(Beginning of Quoted passage)
2. Who We Are and Our Role Under the Law

The Platform operates in a multi-tenant configuration involving multiple categories of Users with distinct relationships to Beeyond Tech. The role of Beeyond Tech under the DPDP Act varies depending on the category of Personal Data being processed.

2.1 When We Are the Data Fiduciary

Beeyond Tech acts as a Data Fiduciary in respect of:

• Personal Data of RWAs and their designated administrators collected at the time of subscription, account creation, and ongoing account management;

• Billing, payment, and financial transaction records relating to the subscription;

• Communications between Beeyond Tech and the User, including support tickets, grievance complaints, and marketing communications where consent has been obtained;

• Usage data, technical data, and analytics data generated through the operation of the Platform;

• Personal Data collected directly from Users for the purpose of operating, securing, and improving the Platform.

  
  

2.2 When We Are the Data Processor

Beeyond Tech acts as a Data Processor in respect of Personal Data of Residents, Security Guards, Society Staff, visitors, family members, and other individuals whose data is entered into the Platform by or on behalf of the RWA. In such cases, the RWA acts as the Data Fiduciary and Beeyond Tech processes such Personal Data solely in accordance with the instructions of the RWA and the terms of the Data Processing Agreement executed between Beeyond Tech and the RWA.

The RWA is solely responsible for ensuring the lawful basis of collection, the validity of consent, and the accuracy of Personal Data uploaded by it or its authorised personnel to the Platform.

3. The Information We Collect

The categories of Personal Data collected by Beeyond Tech vary by User category and the manner in which the Platform is used. The principal categories of Personal Data collected are set out below.
(End of Quoted passage)
Activity A: According to the privacy policy excerpt, which party acts as the Data Fiduciary when Beeyond Tech processes Personal Data of Residents entered into the Platform by or on behalf of the RWA?
Activity B: Pick up the privacy policy excerpt after its final sentence and continue writing it.
The lines that come after the privacy policy excerpt have no connection to it.
(Beginning of Dataset extract)
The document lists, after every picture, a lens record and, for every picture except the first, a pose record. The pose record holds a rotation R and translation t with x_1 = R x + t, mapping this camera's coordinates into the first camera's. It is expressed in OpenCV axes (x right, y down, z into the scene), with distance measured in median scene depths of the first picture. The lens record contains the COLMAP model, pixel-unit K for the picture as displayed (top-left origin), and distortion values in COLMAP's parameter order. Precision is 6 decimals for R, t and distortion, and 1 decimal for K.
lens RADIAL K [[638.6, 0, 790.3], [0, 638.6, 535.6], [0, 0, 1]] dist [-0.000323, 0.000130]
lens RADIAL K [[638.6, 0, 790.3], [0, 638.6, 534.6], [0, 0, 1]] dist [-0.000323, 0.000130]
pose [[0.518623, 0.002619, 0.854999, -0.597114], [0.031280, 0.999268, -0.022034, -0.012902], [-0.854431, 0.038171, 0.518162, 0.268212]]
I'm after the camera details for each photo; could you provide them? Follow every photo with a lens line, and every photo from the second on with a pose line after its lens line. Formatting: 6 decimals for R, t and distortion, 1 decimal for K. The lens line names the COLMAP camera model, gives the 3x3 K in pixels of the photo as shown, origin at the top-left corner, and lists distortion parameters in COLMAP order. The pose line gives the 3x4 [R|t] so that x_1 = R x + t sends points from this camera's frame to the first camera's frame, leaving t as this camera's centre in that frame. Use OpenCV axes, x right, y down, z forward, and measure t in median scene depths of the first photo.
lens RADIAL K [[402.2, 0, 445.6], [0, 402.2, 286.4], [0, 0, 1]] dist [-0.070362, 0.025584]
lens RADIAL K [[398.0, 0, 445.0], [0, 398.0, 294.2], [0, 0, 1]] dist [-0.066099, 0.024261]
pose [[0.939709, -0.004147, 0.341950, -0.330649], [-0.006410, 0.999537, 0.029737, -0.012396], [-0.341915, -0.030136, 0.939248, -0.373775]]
(End of Dataset extract)
Expected answer A: The RWA acts as the Data Fiduciary.

Expected answer B:
3.1 Information We Collect from RWA Administrators

When an RWA subscribes to the Platform, we collect the following information from its authorised administrator(s):

• Full name, designation within the RWA, and contact details (mobile number, email address);

• Society name, society registration number, complete society address, and total number of flats;

• Identification and authorisation documents, including the society registration certificate and an authorisation letter or board resolution evidencing the administrator's authority to act on behalf of the RWA;

• Payment and billing information processed through third-party payment processors;

• Account credentials, including username, password in hashed form, and authentication tokens.

  
  

3.2 Information We Collect from Residents

Resident accounts may be created either by self-registration following society verification or by the RWA Administrator on the Resident's behalf. The following Personal Data may be collected:

• Full name, mobile number, email address;

• Flat number, building, and society identifier;

• Ownership or tenancy status;

• Optional information including profile photograph, family member details, vehicle details (including registration number, make, and model), and emergency contact information;

• Visitor approvals and entry authorisations issued by the Resident;

• Payment and transaction records relating to maintenance fees and other society dues;

• Communications and complaints raised through the Platform.

  
  

3.3 Information We Collect from Security Guards and Society Staff

Guard and society staff accounts are created and managed exclusively by the RWA Administrator. The Personal Data collected includes:

• Full name, mobile number, photograph;

• Shift schedule and assigned posts;

• Records of activities performed on the Platform, including visitor check-ins, check-outs, and incident reports

  
  

3.4 Information We Collect About Visitors

In the course of operating the visitor management functionality, the Platform may capture Personal Data of visitors to the society, including:

• Visitor name, mobile number, photograph, and purpose of visit;

• Vehicle registration number, where applicable;

• Time of entry and exit;

• Identity of the Resident being visited.

  
  

Such Personal Data is collected by or on behalf of the RWA, which is responsible for ensuring an appropriate legal basis for such collection, including obtaining notice and consent from the visitor where required.

3.5 Technical Information We Collect Automatically

In the course of operating the Platform, we automatically collect certain technical and usage information, including:

• Device identifiers, operating system, browser type, and version;

• Internet Protocol address, approximate location derived from the IP address;

• Log data including access times, pages or screens viewed, and actions taken;

• Crash reports and diagnostic information.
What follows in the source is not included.